The Financial Services Authority has lined up three legal experts, including Lord Alexander of Weedon, the former chairman of NatWest, to hammer out a compensation package with companies involved in the split capital investment trust débâcle.

The other two are Anthony Willis, who was a partner at the City law firm Clifford Chance for 25 years and is an expert in mediation, and David Ashton, a director of the Law and Economics Group, who has worked for many years investigating professional negligence.

The FSA wants 21 companies involved in the split-capital sector to pay compensation to investors who have lost thousands of pounds from the collapse of many of the trusts in the past two years.

It has set a deadline of today for the 21 to respond by letter to a meeting which it held two weeks ago. At the meeting it unveiled evidence of alleged collusion between a "magic circle" of fund managers which invested in each other's trusts in order to inflate their share prices artificially.

The regulator wants the group to agree to a "declaration of intent" to compensate customers. It also plans to impose financial penalties on those who have colluded and to name and shame them publicly.

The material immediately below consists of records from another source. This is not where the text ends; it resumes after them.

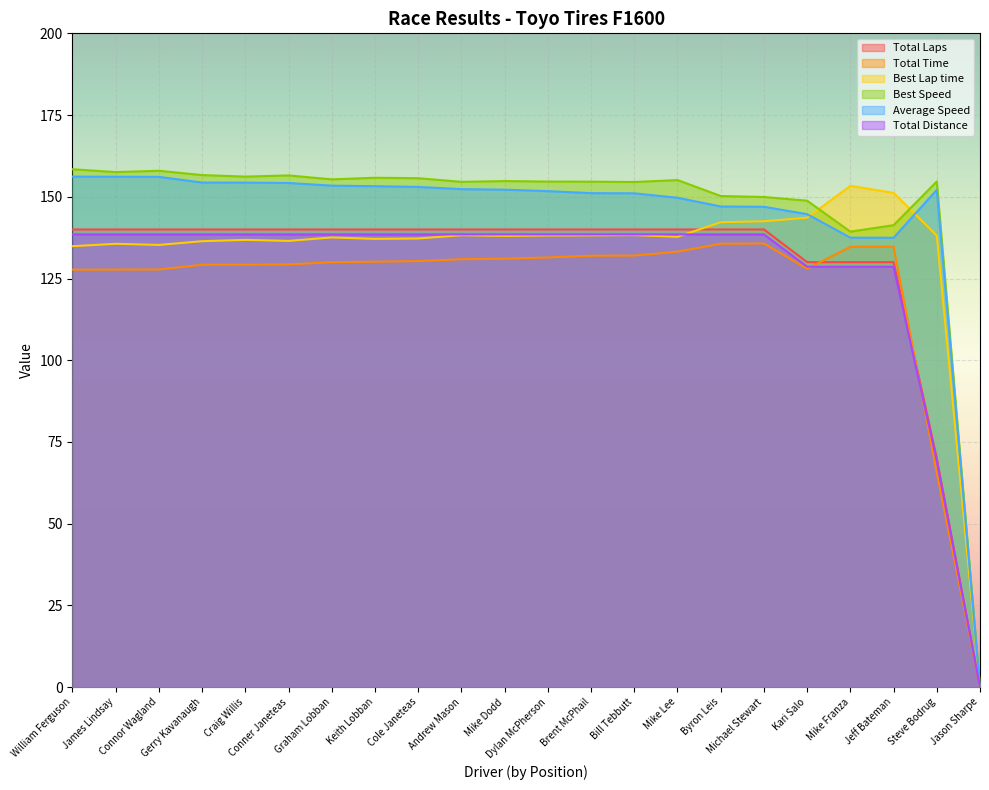

Rank the series by their maximum value, from highest to lowest.

Best Speed, Average Speed, Best Lap time, Total Laps, Total Distance, Total Time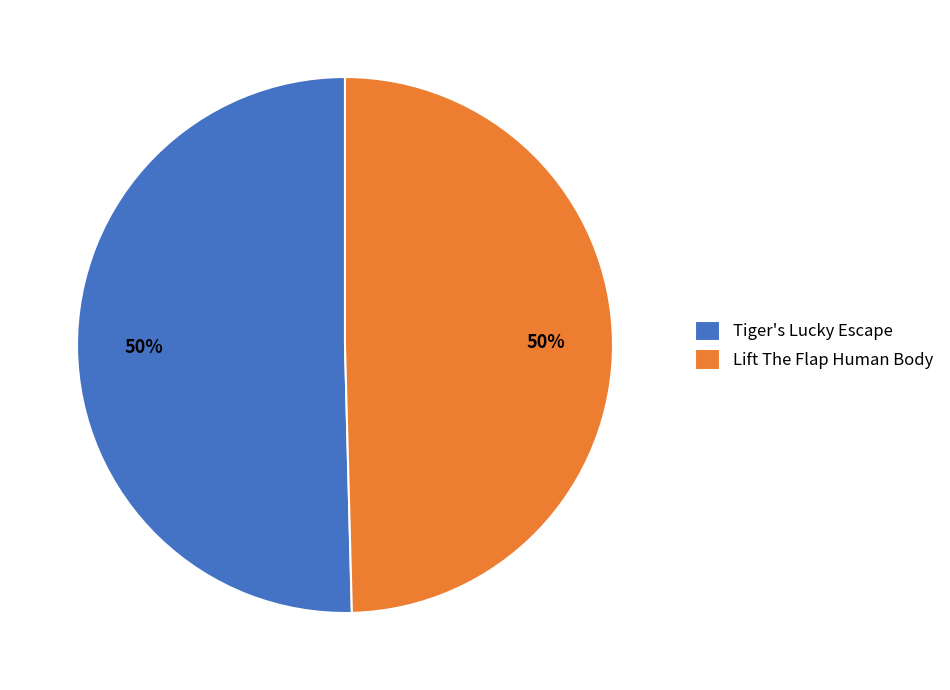

Count the number of slices in the pie.

2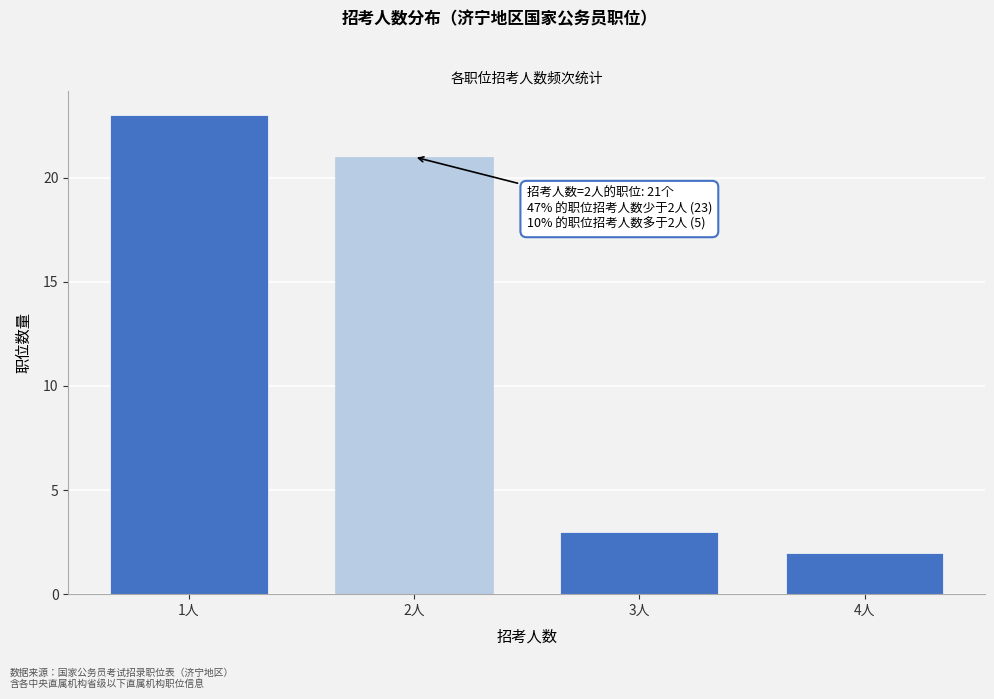

Reading right to left, transcribe all the data shown in this chart.

4人=2	3人=3	2人=21	1人=23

However, it is thought that none of the companies that attended the meeting had as of last night agreed to the FSA plan, with some strongly resisting the watchdog's attempt to wring compensation out of them and denying that a magic circle existed. Others have indicated to the FSA that they are willing to pay compensation, but do not want to admit legal liability, on the grounds that to do so would make them vulnerable to being sued through the civil courts by customers even if they had also received compensation.

Some of the companies involved have also made it known that they are against the FSA's appointment of Lord Alexander on the basis that he was not chosen jointly by the regulator and by the industry.

However, the FSA indicated that it would press ahead with its team of mediators. A spokesman said: "We are not aware that any criticism has been made of Lord Alexander."

John Tiner, the chief executive of the FSA, told the meeting on 2 March that he would go ahead with the compensation plan if as few as five companies signed up to it. The regulator is expected to grant a short extension of its deadline for those who want a day or two longer to consider its legal implications.